Danach werde ein atomarer Schlag für den Fall erwogen, dass Saddam Hussein nach einem Angriff Washingtons Raketen mit biologischen oder chemischen Kampfstoffen auf Israel abfeuere und dies zahlreiche Opfer unter der Zivilbevölkerung fordere. Israel hat bereits zu erkennen gegeben, dass es auf jeden irakischen Angriff antworten werde. Der US-Einschätzung zufolge würde Israel einen Angriff mit konventionellen Sprengköpfen jedoch mit einem konventionellen Gegenschlag beantworten.
Israel will Jodkapseln verteilen
Bereits am Mittwoch hatte der Generaldirektor des Verteidigungsministeriums, Amos Jaron, einen Bericht der "Haaretz" bestätigt, wonach Israel seine Bürger für den Fall eines Konflikts mit Jodkapseln ausrüsten wolle. Die Pillen, die etwa einen Dollar pro Stück kosten, sollen die Schilddrüse mit Jod sättigen, so dass sie kein radioaktives Jod aufnimmt.

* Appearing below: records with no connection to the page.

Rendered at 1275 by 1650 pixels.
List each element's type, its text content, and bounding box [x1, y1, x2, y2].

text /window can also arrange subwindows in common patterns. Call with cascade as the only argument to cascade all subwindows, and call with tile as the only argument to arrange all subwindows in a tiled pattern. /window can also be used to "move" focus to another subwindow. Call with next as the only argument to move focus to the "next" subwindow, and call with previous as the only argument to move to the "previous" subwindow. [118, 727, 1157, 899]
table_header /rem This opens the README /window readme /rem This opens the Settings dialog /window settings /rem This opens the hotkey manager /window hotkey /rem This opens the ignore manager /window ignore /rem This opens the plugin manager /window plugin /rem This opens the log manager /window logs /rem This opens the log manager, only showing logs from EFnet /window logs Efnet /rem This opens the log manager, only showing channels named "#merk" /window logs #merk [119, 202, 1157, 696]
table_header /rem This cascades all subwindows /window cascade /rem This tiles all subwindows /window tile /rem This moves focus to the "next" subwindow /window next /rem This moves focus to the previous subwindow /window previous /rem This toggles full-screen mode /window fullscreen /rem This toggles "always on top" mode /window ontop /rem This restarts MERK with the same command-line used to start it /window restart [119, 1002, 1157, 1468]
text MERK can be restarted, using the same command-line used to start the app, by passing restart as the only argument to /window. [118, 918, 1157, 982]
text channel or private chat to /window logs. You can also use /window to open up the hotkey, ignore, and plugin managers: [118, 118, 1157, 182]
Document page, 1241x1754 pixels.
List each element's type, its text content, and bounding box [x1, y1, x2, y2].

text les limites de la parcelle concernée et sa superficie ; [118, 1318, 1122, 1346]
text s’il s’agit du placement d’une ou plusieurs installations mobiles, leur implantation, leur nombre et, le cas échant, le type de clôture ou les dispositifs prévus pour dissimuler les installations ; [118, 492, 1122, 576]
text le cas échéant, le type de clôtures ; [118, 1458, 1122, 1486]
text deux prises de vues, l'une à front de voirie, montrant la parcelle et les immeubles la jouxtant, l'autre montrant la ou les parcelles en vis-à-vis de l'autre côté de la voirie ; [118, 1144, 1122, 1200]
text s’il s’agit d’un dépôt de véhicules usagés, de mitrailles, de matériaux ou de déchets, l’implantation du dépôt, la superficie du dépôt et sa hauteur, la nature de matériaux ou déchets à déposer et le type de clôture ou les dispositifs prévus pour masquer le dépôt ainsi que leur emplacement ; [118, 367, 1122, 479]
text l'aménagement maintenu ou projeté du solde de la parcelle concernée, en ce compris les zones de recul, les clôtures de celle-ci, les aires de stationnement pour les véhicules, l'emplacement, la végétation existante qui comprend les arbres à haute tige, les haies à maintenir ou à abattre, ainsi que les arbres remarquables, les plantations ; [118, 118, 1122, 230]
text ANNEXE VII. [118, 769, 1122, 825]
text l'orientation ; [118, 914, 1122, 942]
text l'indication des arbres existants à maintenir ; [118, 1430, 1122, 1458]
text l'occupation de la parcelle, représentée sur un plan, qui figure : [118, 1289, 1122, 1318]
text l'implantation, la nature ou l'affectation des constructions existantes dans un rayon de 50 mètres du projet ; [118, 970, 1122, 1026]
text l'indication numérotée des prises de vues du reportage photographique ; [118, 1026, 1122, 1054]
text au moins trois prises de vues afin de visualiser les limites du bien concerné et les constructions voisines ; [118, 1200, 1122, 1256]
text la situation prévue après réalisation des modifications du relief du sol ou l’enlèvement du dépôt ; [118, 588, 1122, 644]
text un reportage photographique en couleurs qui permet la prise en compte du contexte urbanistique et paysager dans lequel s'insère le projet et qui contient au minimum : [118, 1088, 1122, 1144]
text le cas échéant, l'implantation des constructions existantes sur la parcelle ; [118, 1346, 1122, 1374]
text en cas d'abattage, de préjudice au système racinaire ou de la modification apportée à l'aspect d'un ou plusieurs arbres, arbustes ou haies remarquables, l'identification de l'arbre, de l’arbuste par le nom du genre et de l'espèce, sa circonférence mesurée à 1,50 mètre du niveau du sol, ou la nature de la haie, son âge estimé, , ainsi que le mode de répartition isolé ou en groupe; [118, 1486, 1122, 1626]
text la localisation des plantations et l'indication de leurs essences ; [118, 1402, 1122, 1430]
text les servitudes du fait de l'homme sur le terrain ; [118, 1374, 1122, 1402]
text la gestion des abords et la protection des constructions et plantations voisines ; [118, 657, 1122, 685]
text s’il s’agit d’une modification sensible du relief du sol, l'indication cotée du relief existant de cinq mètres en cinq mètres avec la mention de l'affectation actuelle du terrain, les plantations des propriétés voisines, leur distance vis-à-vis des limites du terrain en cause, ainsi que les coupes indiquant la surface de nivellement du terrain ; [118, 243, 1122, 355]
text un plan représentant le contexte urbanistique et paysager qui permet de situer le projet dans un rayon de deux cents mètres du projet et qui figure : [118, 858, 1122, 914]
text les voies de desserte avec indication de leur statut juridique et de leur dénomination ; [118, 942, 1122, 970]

Angesichts der Berichte über einen möglichen US-Schlag gegen Irak fürchtet Israel auch Raketenangriffe von irakischer Seite. Während des Golfkriegs hatte Irak nach israelischen Medienberichten im Februar 1991 versucht, den israelischen Kernreaktor in Dimona mit einer Scud-Rakete mit einem mit Beton beschwerten Sprengkopf zu treffen.
Auch Iran gilt wegen seines Atomprogramms als mögliche nukleare Bedrohung für Israel.